Foyle Valley Railway Museum is a museum in Derry, Northern Ireland. It is run by the charity Destined and is dedicated to the history of narrow gauge railways in the surrounding area. A heritage railway named Foyle Valley Railway previously ran from the museum.

== History ==

=== Origin of the collection ===
After the last remaining line of the County Donegal Railways Joint Committee (CDRJC) closed in 1960, an American airline businessman named Dr Ralph Cox bought a large number of its assets, including many pieces of rolling stock. He had plans to use these for a heritage railway in New Jersey, but the high cost of shipping prevented anything from crossing the Atlantic. The rolling stock stayed in situ at Strabane, Letterkenny and Stranorlor where it was exposed to the effects of the weather and vandalism.

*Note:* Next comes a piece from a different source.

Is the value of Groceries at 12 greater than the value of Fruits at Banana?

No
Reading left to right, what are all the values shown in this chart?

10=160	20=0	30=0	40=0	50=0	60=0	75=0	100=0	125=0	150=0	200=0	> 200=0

=== First museum and railway ===
In 1970, the North West of Ireland Railway Society (NWIRS) was set up to acquire and preserve what remained of Dr Cox's collection. It leased Victoria Road station in June 1972 and opened it as a museum in March of the following year. Between August and November of 1974, five pieces of rolling stock were moved to the museum (nos. 6, 12, 14, 18 and 19). A short section of track was relaid and the two railcars (nos. 12 and 18) began running in May 1975. This was given the name Foyle Valley Railway and there were plans to extend it along the CDRJC trackbed to as far as Prehen Park, however it only ever reached a length of 300 m. In December 1978, a retailer bought the station site and the museum was forced to hastily close. The rolling stock found a new temporary home at Shane's Castle Railway.

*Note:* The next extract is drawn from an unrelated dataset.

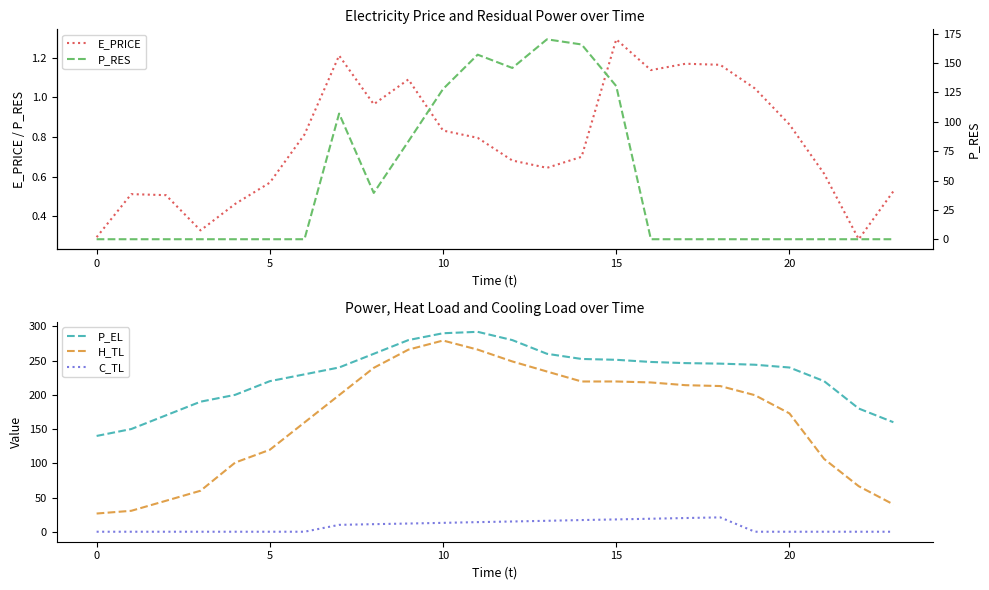

True or false: E_PRICE and C_TL intersect in this chart.

True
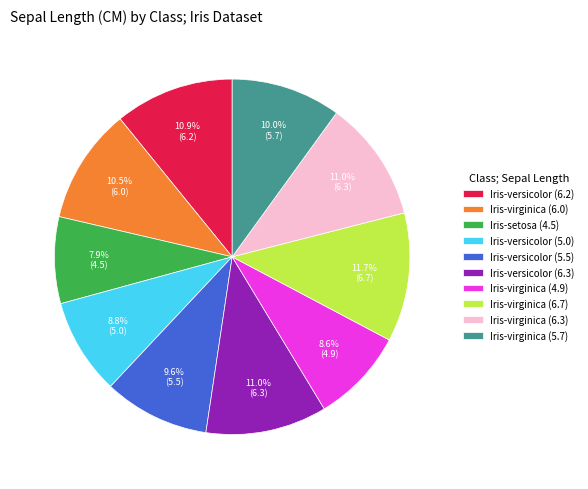

What is the ratio of the value at Iris-virginica (6.3) to the value at Iris-versicolor (5.5)?

1.1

=== Second museum and railway ===
In 1986, Derry City Council constructed a new purpose-built building for the museum. This was on the site of a former goods yard of the Great Northern Railway (GNR) near what was previously Foyle Road station. The NWIRS rolling stock was returned to Derry and was joined by a few more items which had been at Strabane. Track for the Foyle Valley Railway was laid again, this time along the GNR trackbed towards Carrigans. The two railcars resumed running along the railway in 1993, which reached a final length of 2 mi 20 ch.

In October 2000, the council made a decision to take over the running of the museum and railway from the NWIRS due to health and safety concerns. The running of trains was ceased and the two parties entered into a public dispute. The museum was then council-run, albeit with some periods of closure, until the charity Destined took out a 50-year lease on the building in 2016. After being renovated, the museum reopened in 2023.

==Exhibits==
The museum contains several preserved railway vehicles, most of which are from the former County Donegal Railways Joint Committee, arranged around a mock station platform. Costumed tour guides are available to show visitors around.

Railway vehicles at the Foyle Valley Railway
| Number | Type | Build date | Original operator | Notes |
|---|---|---|---|---|
| 2 | 4wDM diesel shunter | 1956 | Motor Rail |  |
| 4 | 2-6-4T steam locomotive | 1907 | CDRJC | Stored outside. Originally no. 16 Donegal but renamed and renumbered to no. 4 Meenglas in 1937. Superheated in 1926. |
| 6 | 2-6-4T steam locomotive | 1907 | CDRJC | Originally no. 18 Killybegs but renamed and renumbered to no. 6 Columbkille in 1937. Superheated in 1925. |
| 12 | diesel railcar | 1934 | CDRJC | Built by the GNR at Dundalk. Worked the last train from Killybegs on 31 December 1959. |
| 14 | composite carriage | 1893 | CDRJC | Contains five compartments, of which two were originally first class. Converted to all third class in 1937. |
| 18 | diesel railcar | 1885 | CDRJC | Built by the GNR at Dundalk. Burnt out in 1949 but was repaired. |
| 19 | goods van | 1881 | CDRJC | Adapted with vacuum breaks for towing behind the diesel railcars. |
| 30 | third class carriage | 1901 | LLSR | Only known surviving Londonderry and Lough Swilly Railway Carriage. |
| ? | hand-worked crane | ? | LLSR |  |

Former vehicle
| Number | Type | Build date | Original operator | Notes |
|---|---|---|---|---|
| 18 | diesel railcar | 1885 | CDRJC | Built by the GNR at Dundalk. Burnt out in 1949 but was repaired. Now at Fintown Railway. |

== Future ==
Destined plans to lease more land to the south of the current site to use as a community garden. There are tentative plans to rebuild some of the railway to link this with the museum.